Special Guest event with Dr. Benjamin Hofmann: Navigating the Anthropocene with Science!? – Roles of Researchers and Barriers to Evidence Use in Policy and Practice

Event information
Time
Tue 03.06.2025 08:45 - 10:00
Venue location
Maisemasali, Main Libarary, Linnnanmaa campus, University of Oulu
Location
Welcome to listen to
Hofmann's interdisciplinary talk Navigating the Anthropocene with Science!? – Roles of Researchers and Barriers to Evidence Use in Policy and Practice discusses diverse roles of researchers and the barriers they encounter when trying to bring evidence into policy and practice. Join the engaging discussion over a cup of coffee and light breakfast which will be served from 8.45.
Date & Time: June 3, 8.45-10.00
Location: Maisemasali, Main library 3rd floor, University of Oulu
Abstract of the talk
In the Anthropocene, society faces environmental crises, such as climate change, biodiversity loss, and chemical pollution. Evidence-informed decision-making is widely held to be crucial for tackling these problems and for fostering sustainability. The talk asks what this claim means for the functions science performs, the roles that researchers adopt, and the barriers they encounter when trying to bring evidence into policy and practice. Guided by these questions, the talk develops three arguments connecting literature on sustainable transformation, evidence-informed policymaking, and environmental politics.
First, scientific work is not limited to charting change but can also bridge perspectives and support wayfinding in society. Second, research projects pursuing all of these objectives exhibit a new diversity of roles among involved researchers, which comes with distinct opportunities and challenges. Third, while more researchers engage with policy and practice, barriers to evidence use arise from different motivations of stakeholders ranging from truth-seekers to sense-makers to benefit-maximizers.
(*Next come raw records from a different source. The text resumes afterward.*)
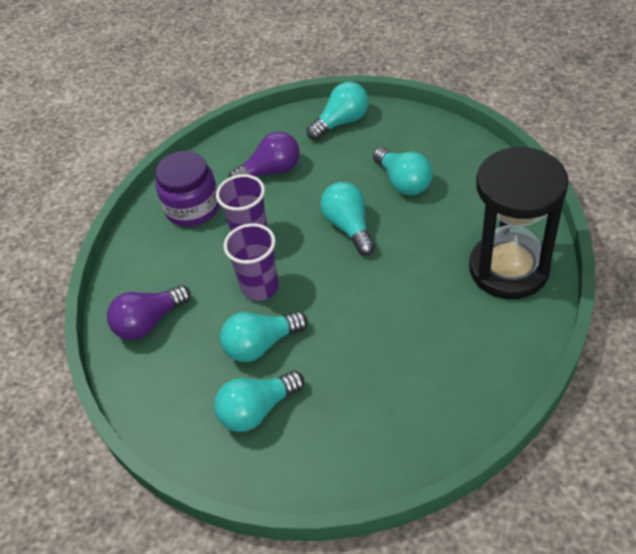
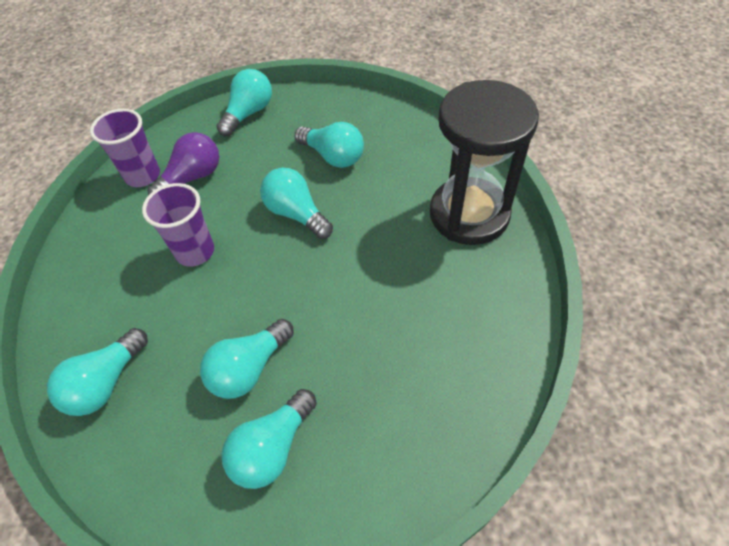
camera: 25 degrees left, 5 degrees up
purple light bulb [107,285,191,340] -> turquoise light bulb [47,328,148,416]
purple jar [155,151,220,227] -> none
purple cup [224,223,279,301] -> purple cup moved to [90,109,160,187]

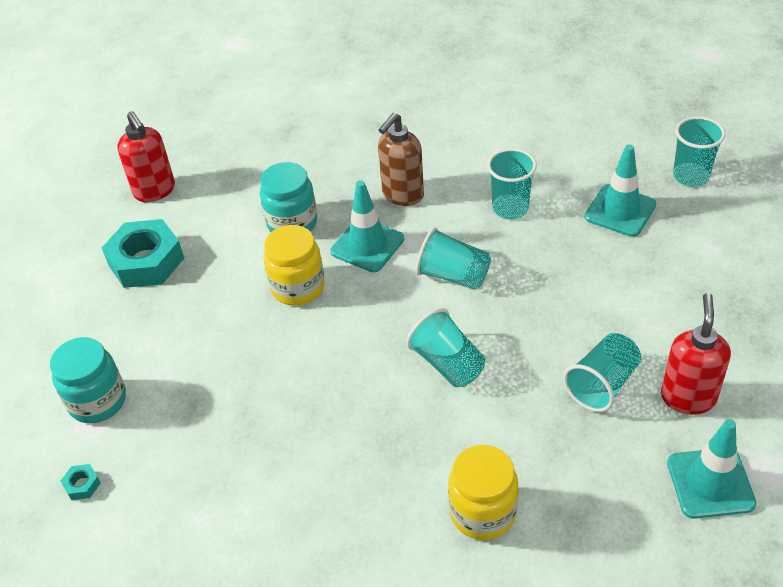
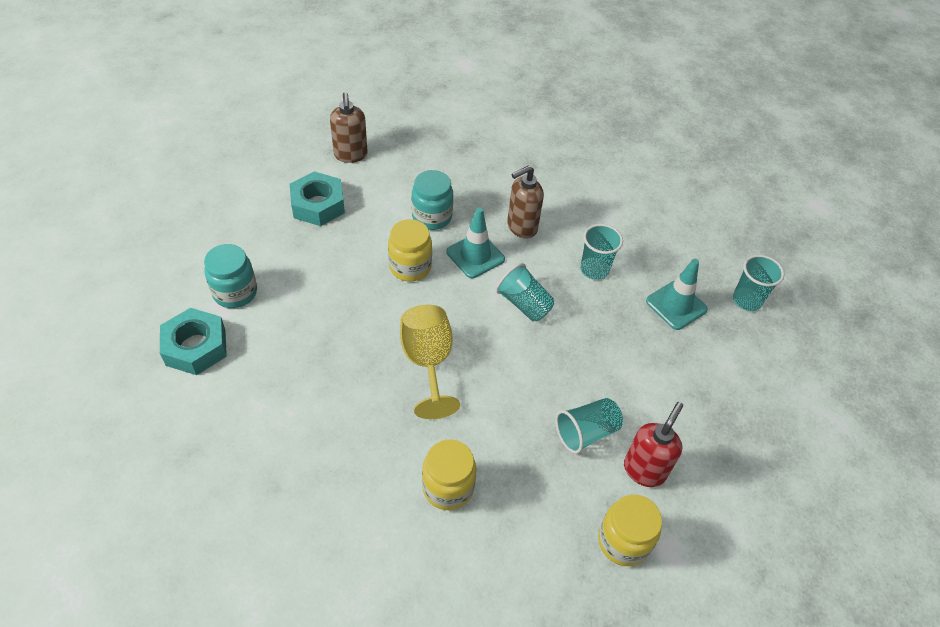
camera: 15 degrees right, 5 degrees up
turquoise nut [61,464,101,500] -> turquoise nut [160,308,227,375], size x2.49
red soap dispenser [117,111,175,202] -> brown soap dispenser [330,92,368,163]
turquoise cup [407,308,485,387] -> none
turquoise traffic cone [667,419,757,519] -> yellow jar [598,494,662,566]
none -> yellow goblet [400,305,460,419]

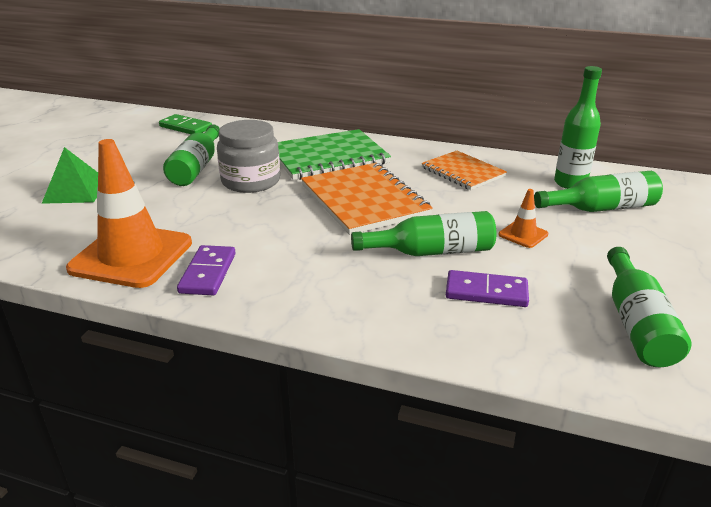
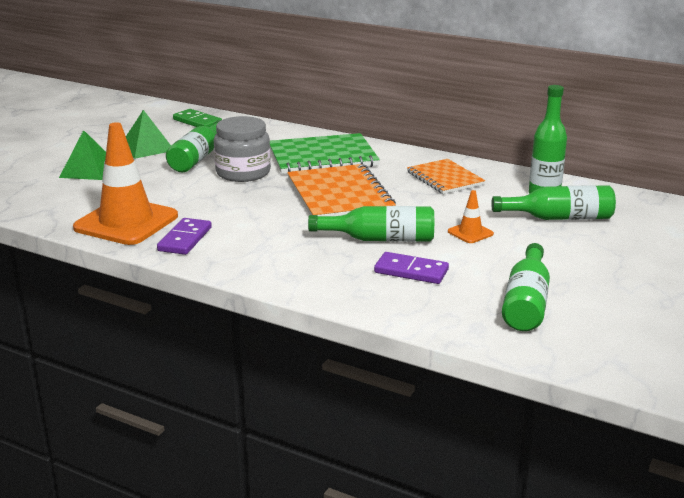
camera: 10 degrees right, 5 degrees down
none -> green pyramid [126,110,171,159]

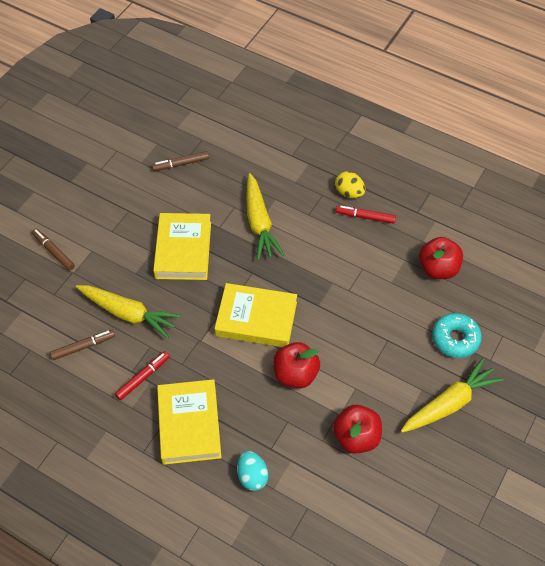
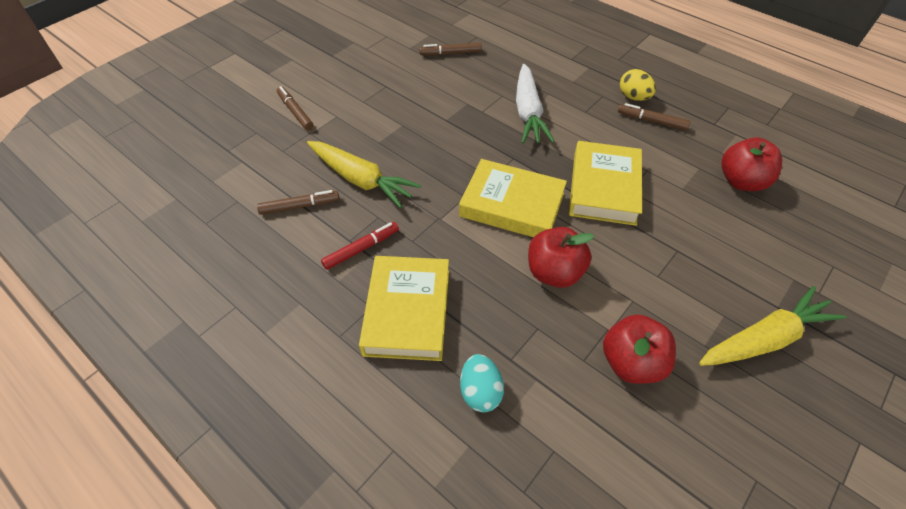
camera: 10 degrees right, 5 degrees down
yellow book [153,213,211,280] -> yellow book moved to [569,141,642,226]
yellow carrot [246,173,284,261] -> white carrot [516,64,555,144]
red marker [336,206,396,224] -> brown marker [618,103,690,130]
turquoise donut [432,313,482,358] -> none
The talk illustrates these arguments with empirical examples from qualitative political science, inter- and transdisciplinary research, and art-science collaboration covering different environmental problems (climate change, pesticide pollution, and shipping impacts) in Switzerland and Northern Europe. It concludes with a facilitated discussion on barriers to evidence use in policy and practice as seen by the participants and on ways forward in science-society relations that can strengthen resilience in an era of human-made environmental changes.